森勢商事という大企業の後継でありながら恋愛結婚をしている父に、見合いを勧められるのは納得がいかない。
「悪いけど俺、結婚相手は自分で決める。今後一切見合いをする気はないから」
「……あてはあるのか?」
「……」
「父さんだって、お前に相手がいるなら無理に見合いを勧めるつもりはない。でもお前が誰かと付き合っていたのって学生時代の話だろう? 社会人になってから一度も聞かないんだが」
「海外研修に行ってたんだから仕方ないだろう?」
「金髪美女でも良かったんだがなぁ……ハーフの子供って可愛いじゃないか」
「……勘弁してくれ。まだ29歳なんだ。光希の結婚が早かっただけで、男が29歳で遅いって言われるのものな……。それより千鶴(ちづる)の方が先なんじゃないの? あいつもう27歳だし」
矛先を妹の千鶴に向けてみる。
実際、千鶴の方が女なんだからそろそろ結婚の話が出てもおかしくない。
「千鶴は……やっと初期研修医が終わったところだ。そのうち話は進むだろうが、まずは専門医を取るのが先だと言ってな……」
「そのうち進むって……え? 相手いるの?」
「ああ、医局の同僚と付き合っているよ。何度か家に来たこともある。なかなかの好青年だ」
「……そうなんだ」
なんだ、千鶴、相手がいるのか。
4年離れていたんだもんな……。千鶴と最後にあったのは俺がロスに行って一年目の夏だった。

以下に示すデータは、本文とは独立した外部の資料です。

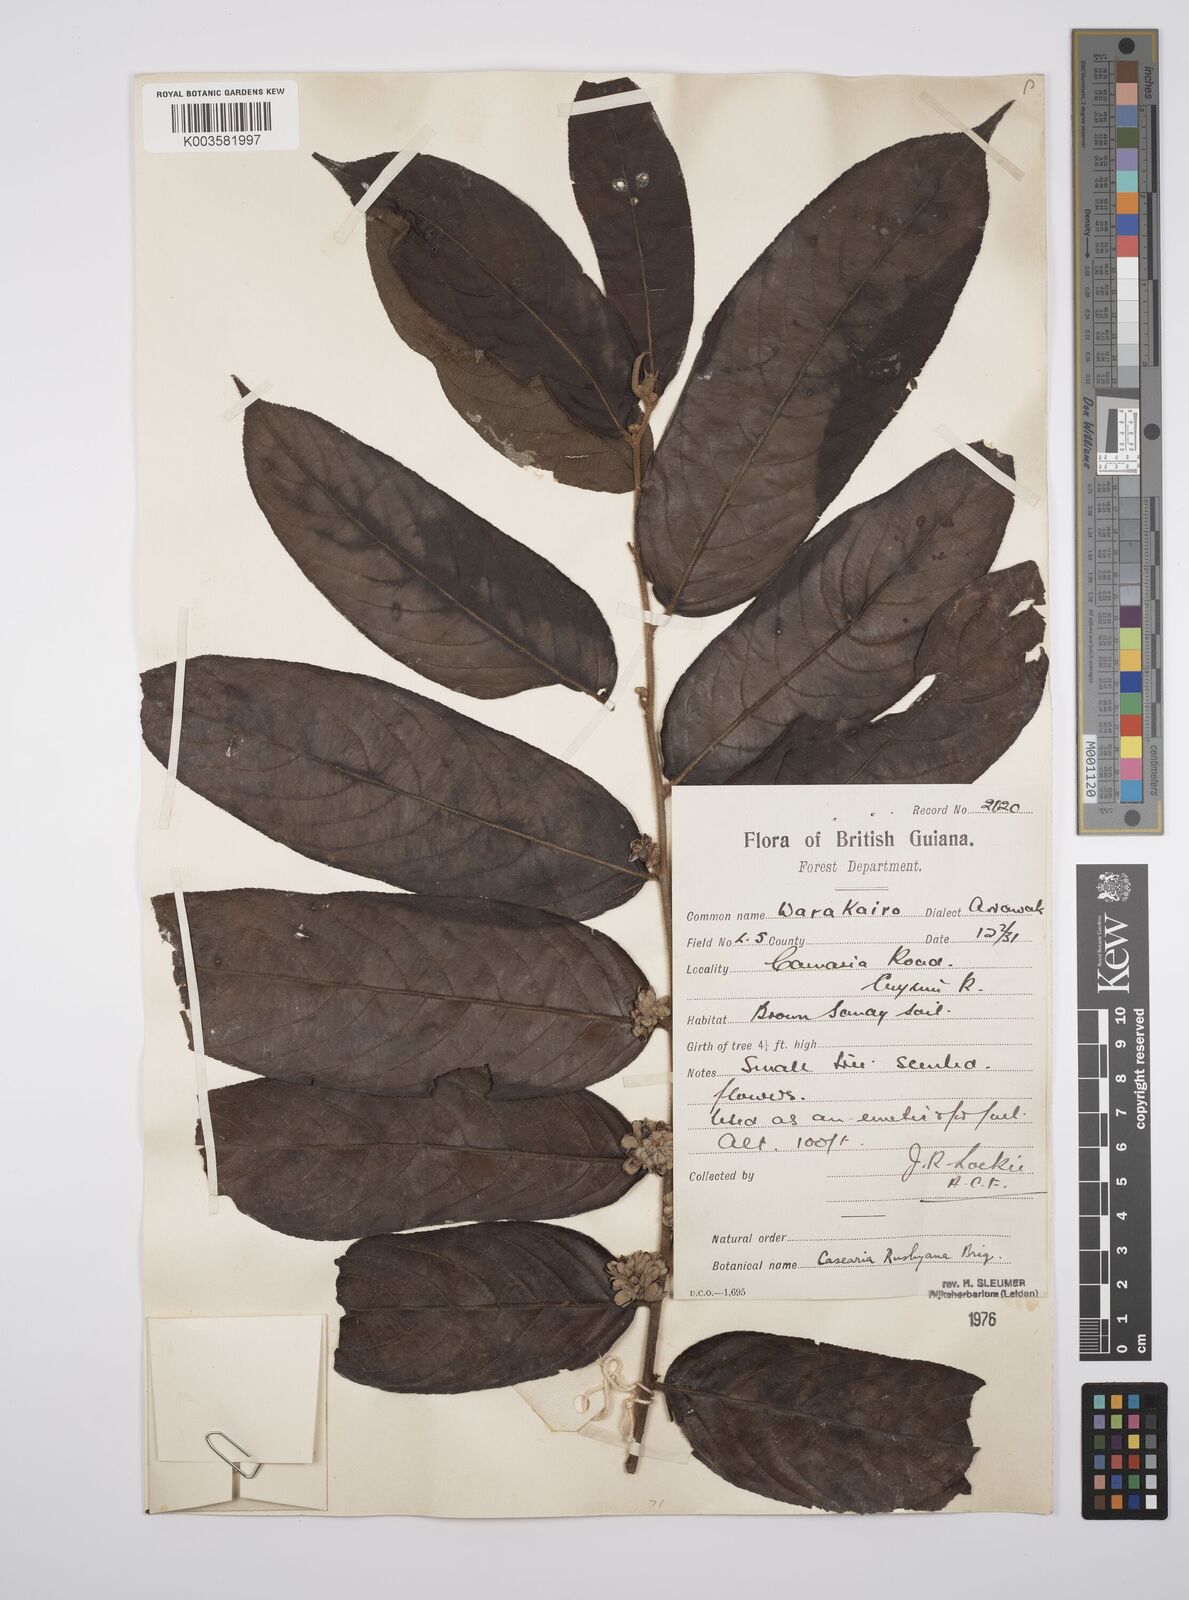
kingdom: Plantae
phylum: Tracheophyta
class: Magnoliopsida
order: Malpighiales
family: Salicaceae
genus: Casearia
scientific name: Casearia rusbyana
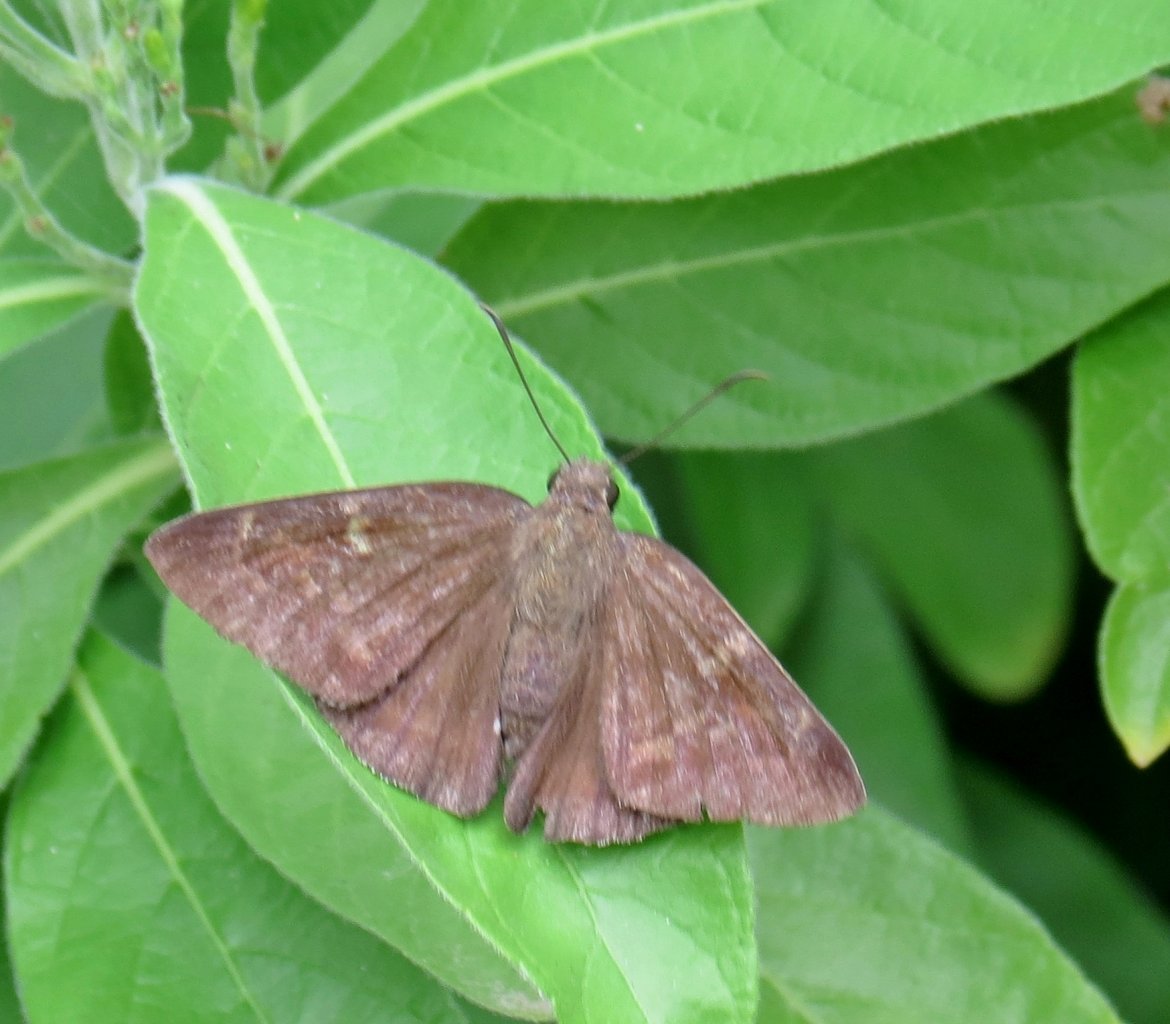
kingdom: Animalia
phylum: Arthropoda
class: Insecta
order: Lepidoptera
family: Hesperiidae
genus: Achalarus
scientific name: Achalarus toxeus
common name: Coyote Cloudywing
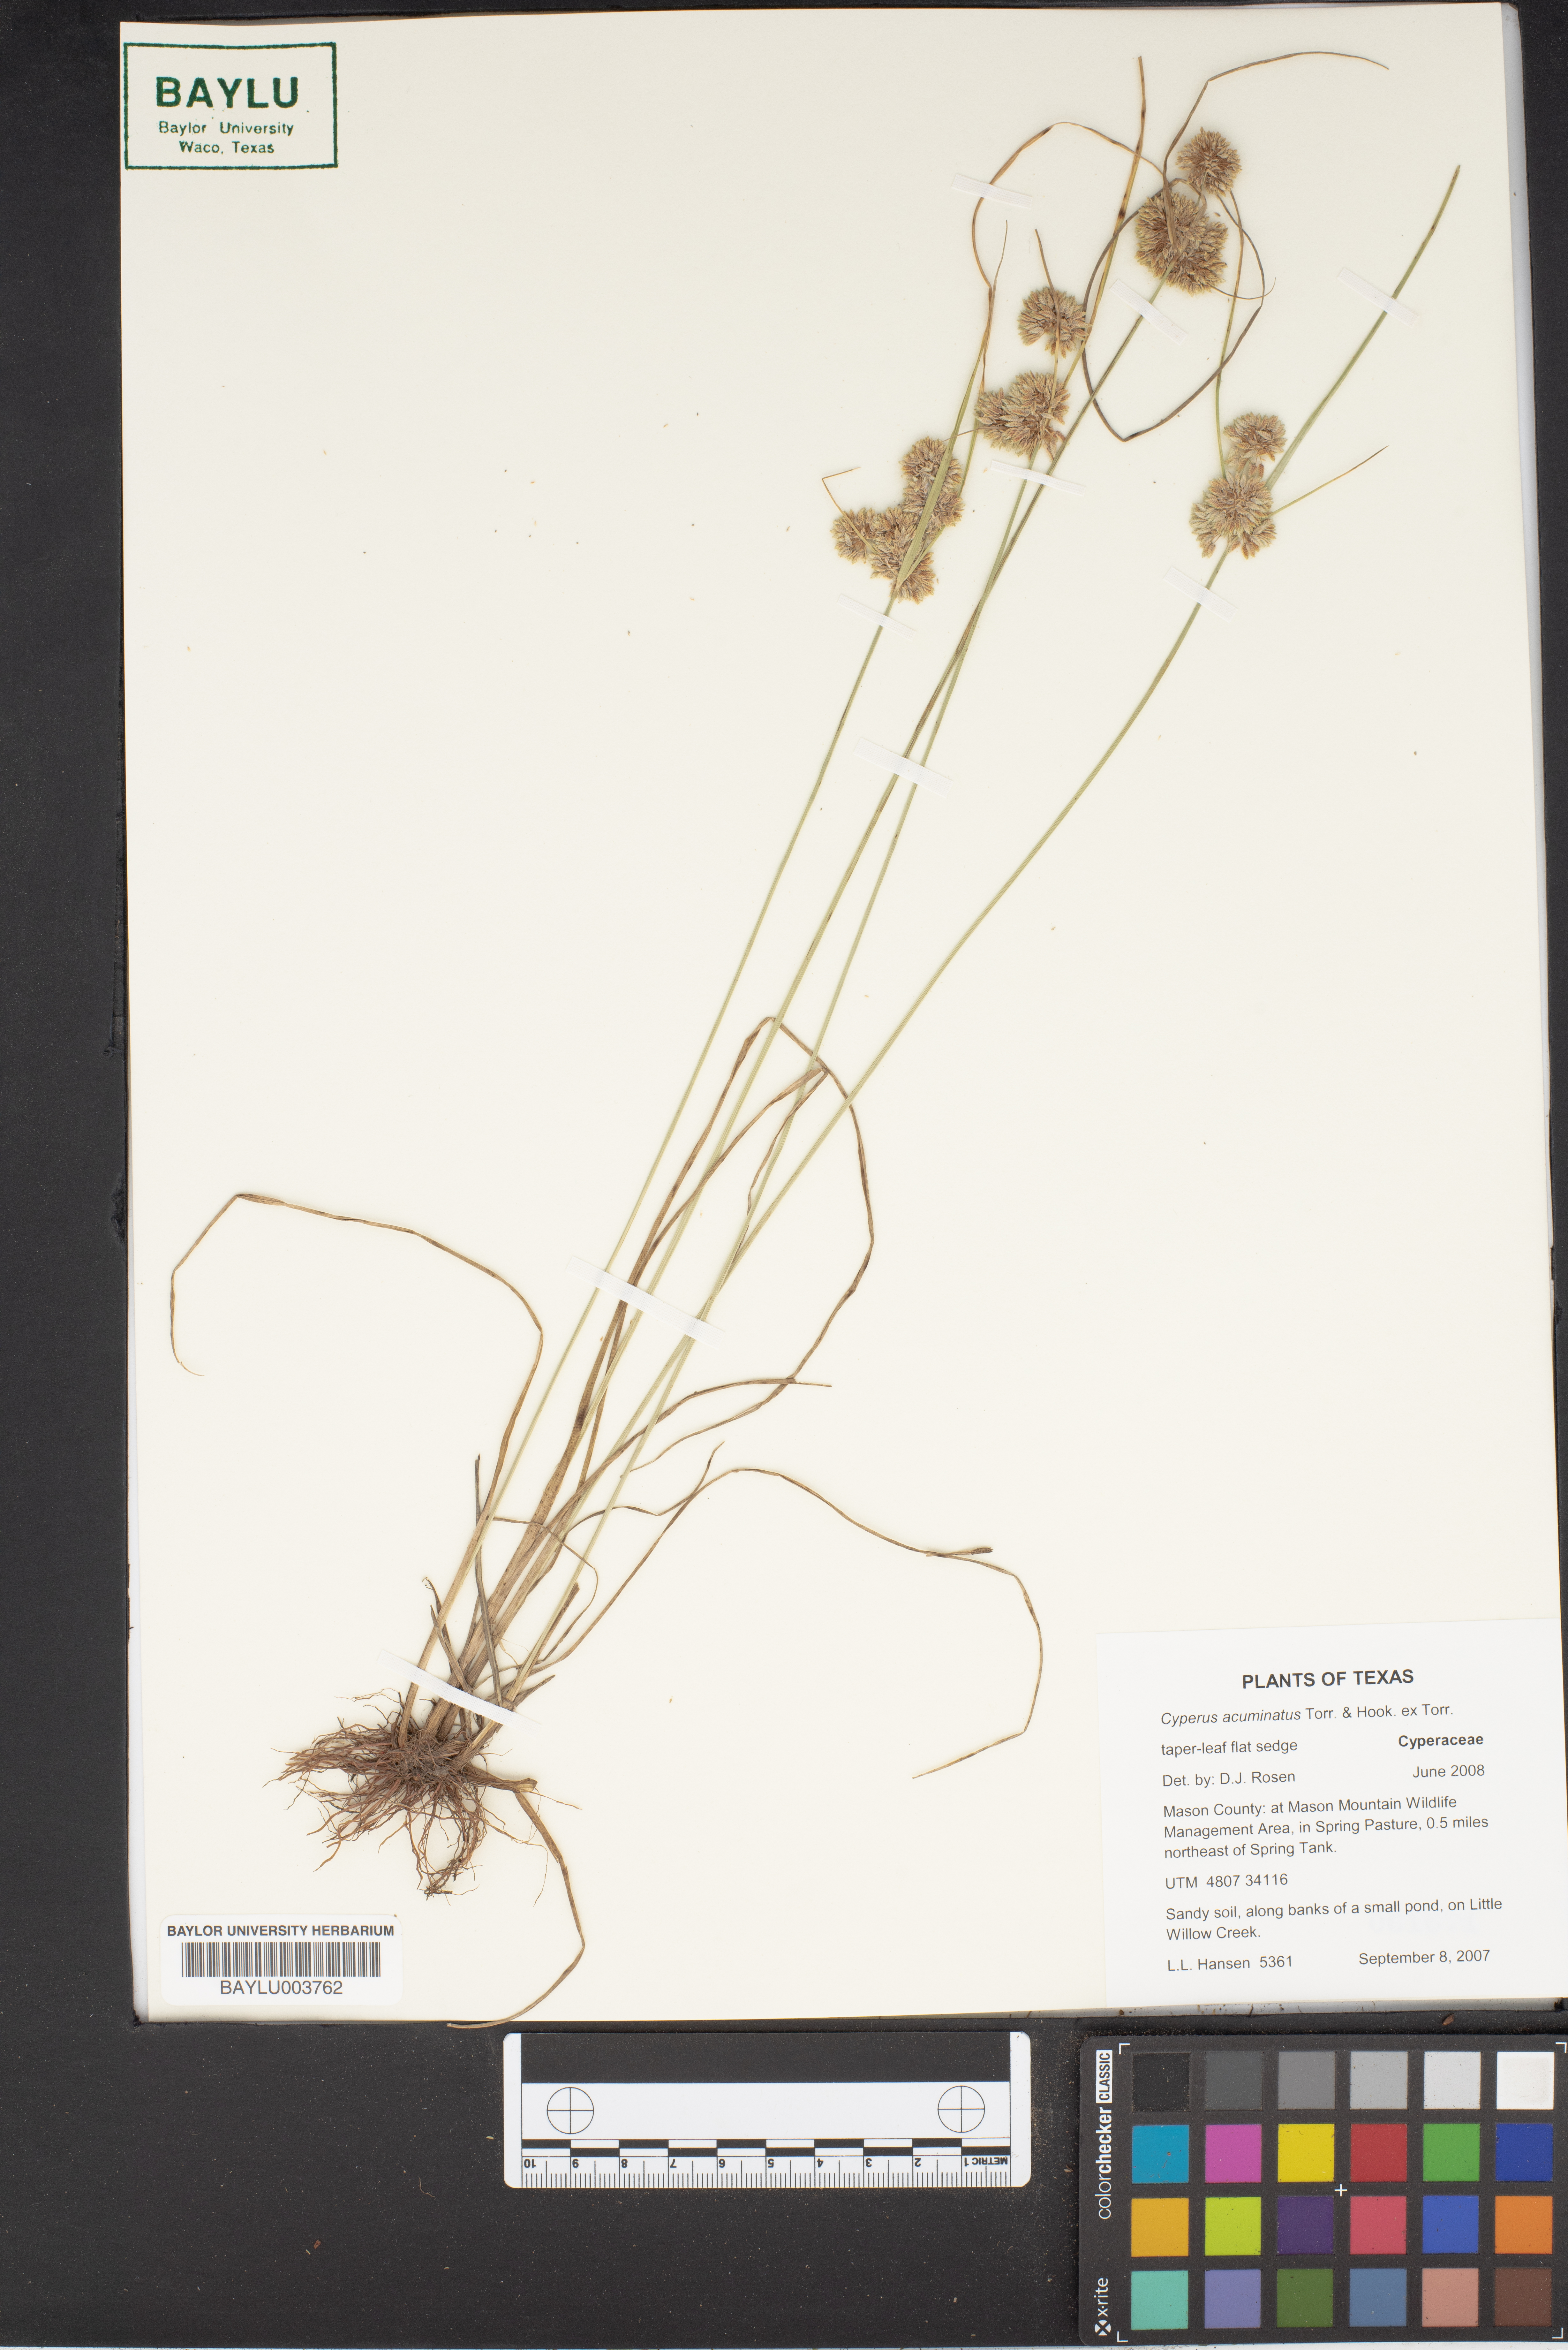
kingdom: Plantae
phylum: Tracheophyta
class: Liliopsida
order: Poales
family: Cyperaceae
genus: Cyperus
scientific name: Cyperus acuminatus
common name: Short-pointed cyperus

あの時はまだ学生だったよな。そう考えると、月日が経ったのを感じる。
「……初期研修が終わっているならいつ結婚してもおかしくない。どう考えても千鶴の方が俺より先だろうな。父さん、すぐに孫にも恵まれるよ」
「そりゃ千鶴の子はもちろん可愛いだろう。でも父さんは内孫も欲しいんだけどな。森勢の名を継いでくれる孫がな」
そうは言っても、簡単に結婚なんてできない。
少なくとも杏子の現在を確認するまで、俺は前に進めないのだから――。